Proposals are expected to develop and implement data-driven, personalised approaches to identify the drivers of chronic inflammation that may determine the transition from health to pre-symptomatic and early stages of chronic diseases/disorders. The topic does not exclude any diseases/disorders. The human studies and human data utilised/generated should be compatible to an age range as representative as possible to the pre-disease phase and onset of the disease to be studied, in order to boost the fast translation of the research results into proof-of-concept studies.

Proposals should develop personalised diagnosis and/or prevention strategies linked to chronic systemic/local inflammation and assess the effects of different types of interventions and/or their combinations i.e. pharmacological, non-pharmacological, nutritional supplements, diet and life-style modifications, as relevant.

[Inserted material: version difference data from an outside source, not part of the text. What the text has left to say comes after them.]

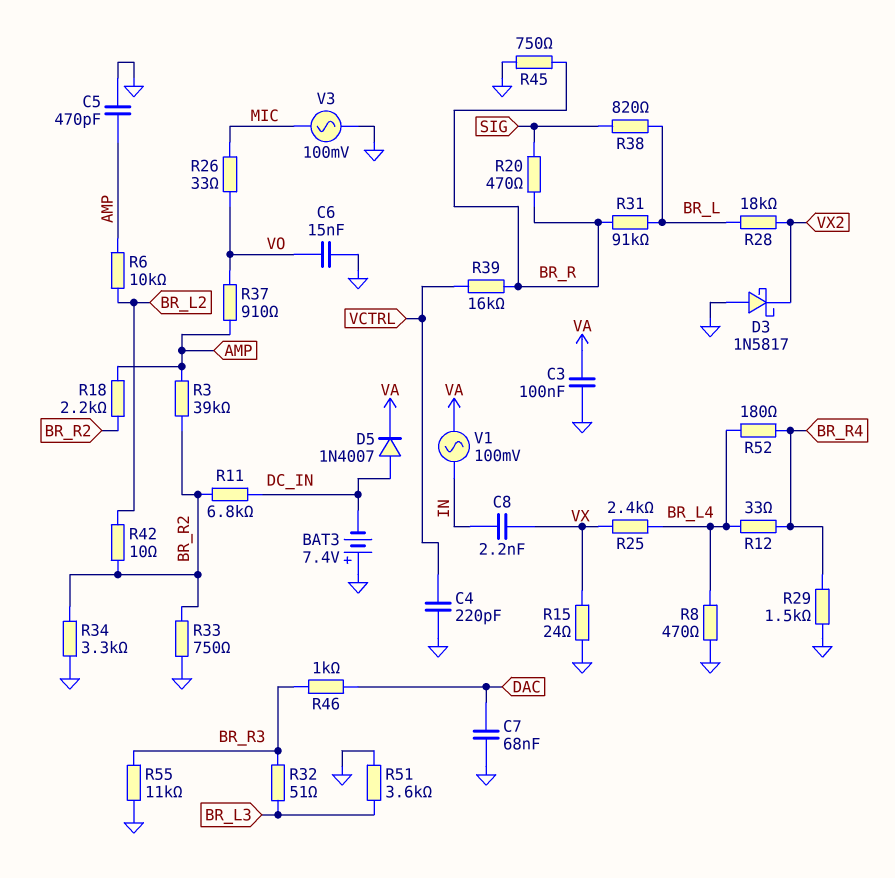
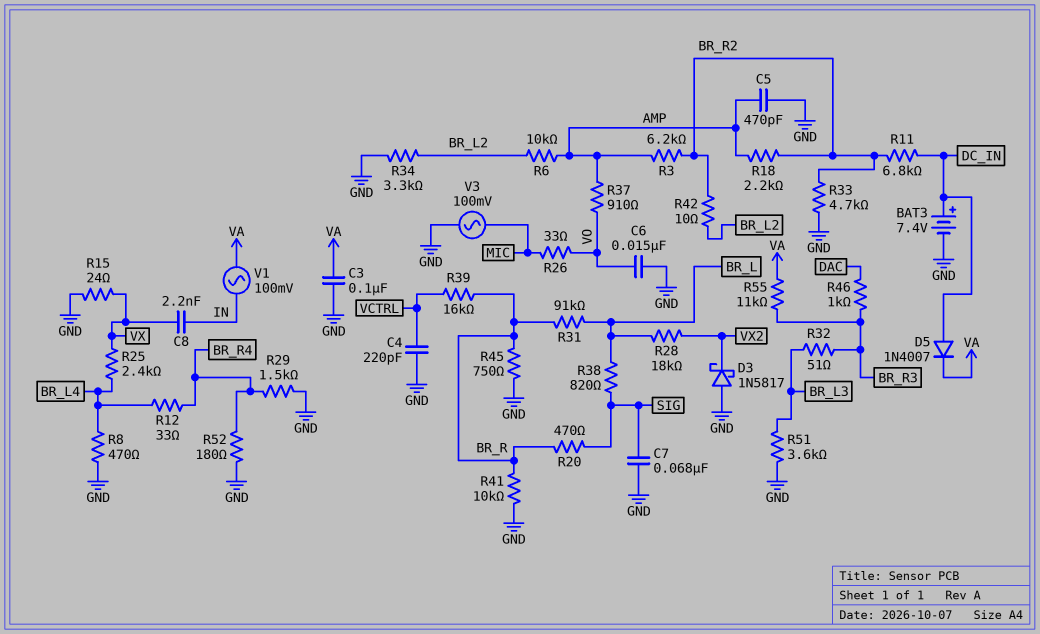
BAT3: 7.4V (plus GND, minus DC_IN) -> 7.4V (plus DC_IN, minus GND)
C7: 68nF (DAC, GND) -> 68nF (GND, SIG)
R3: 39k (AMP, BR_R2) -> 6.2k (AMP, BR_R2)
R33: 750 (BR_R2, GND) -> 4.7k (BR_R2, GND)
R34: 3.3k (BR_R2, GND) -> 3.3k (BR_L2, GND)
R41: none -> 10k (BR_R, GND)
R52: 180 (BR_L4, BR_R4) -> 180 (BR_R4, GND)
R55: 11k (BR_R3, GND) -> 11k (BR_R3, VA)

Sex and gender differences should be investigated, wherever relevant.

The proposals should address several of the following areas:

  • Integrate state-of-the-art knowledge and data from suitable human studies (i.e. medical/clinical, well-being, life-style etc.) to identify actionable factors linking chronic systemic and/or local inflammation to the health-to-disease transition. Take stock of omics (i.e. genomics, metabolomics, nutrigenomics, microbiomics etc.), of dynamic measurements of the health and well-being status, and of data-driven analytical tools in order to identify biomarkers and other health indicators linked to the health-to-disease transition.
  • Understand at the systems-level the human biology and physiology underlying chronic inflammation in connection to the tissues/organ dysregulation, organ cross-talk and homeostasis breakdown triggering the health-to-disease transition, taking into account the person’s genotype, phenotype, medical history, nutritional and well-being status, life-style and/or occupational/environmental/life stressors.
  • Develop and deploy robust sensors, devices and/or mobile apps and other innovative technologies to monitor dynamically the individual’s health status and to identify objective indicators of chronic inflammation correlative to the health-to-disease transition.
  • Implement proof-of-concept human studies to assess the beneficial effect of diverse prevention and/or interventions strategies with the aim to demonstrate improved health outcomes.
  • Test suitable interventions with the aim to demonstrate the reduction and/or reversion of the pre-disease state linked to chronic systemic and/or local inflammation.

Proposals should adopt a patient-centred approach to inform and empower patients, promote a culture of dialogue and openness between health professionals, patients and their families, and unleash the potential for social innovation.

The proposals should adhere to the FAIR[[FAIR data are data, which meet principles of findability, accessibility, interoperability, and reusability.]] data principles and adopt wherever relevant, data standards and data sharing/access good practices developed by existing European health research infrastructures.

All projects funded under this topic are strongly encouraged to participate in networking and joint activities, as appropriate. These networking and joint activities could, for example, involve the participation in joint workshops, the exchange of knowledge, the development and adoption of best practices, or joint communication activities. This could also involve networking and joint activities with projects funded under other clusters and pillars of Horizon Europe, or other EU programmes, as appropriate. Therefore, proposals are expected to include a budget for the attendance to regular joint meetings and may consider to cover the costs of any other potential joint activities without the prerequisite to detail concrete joint activities at this stage. The details of these joint activities will be defined during the grant agreement preparation phase. In this regard, the Commission may take on the role of facilitator for networking and exchanges, including with relevant stakeholders, if appropriate.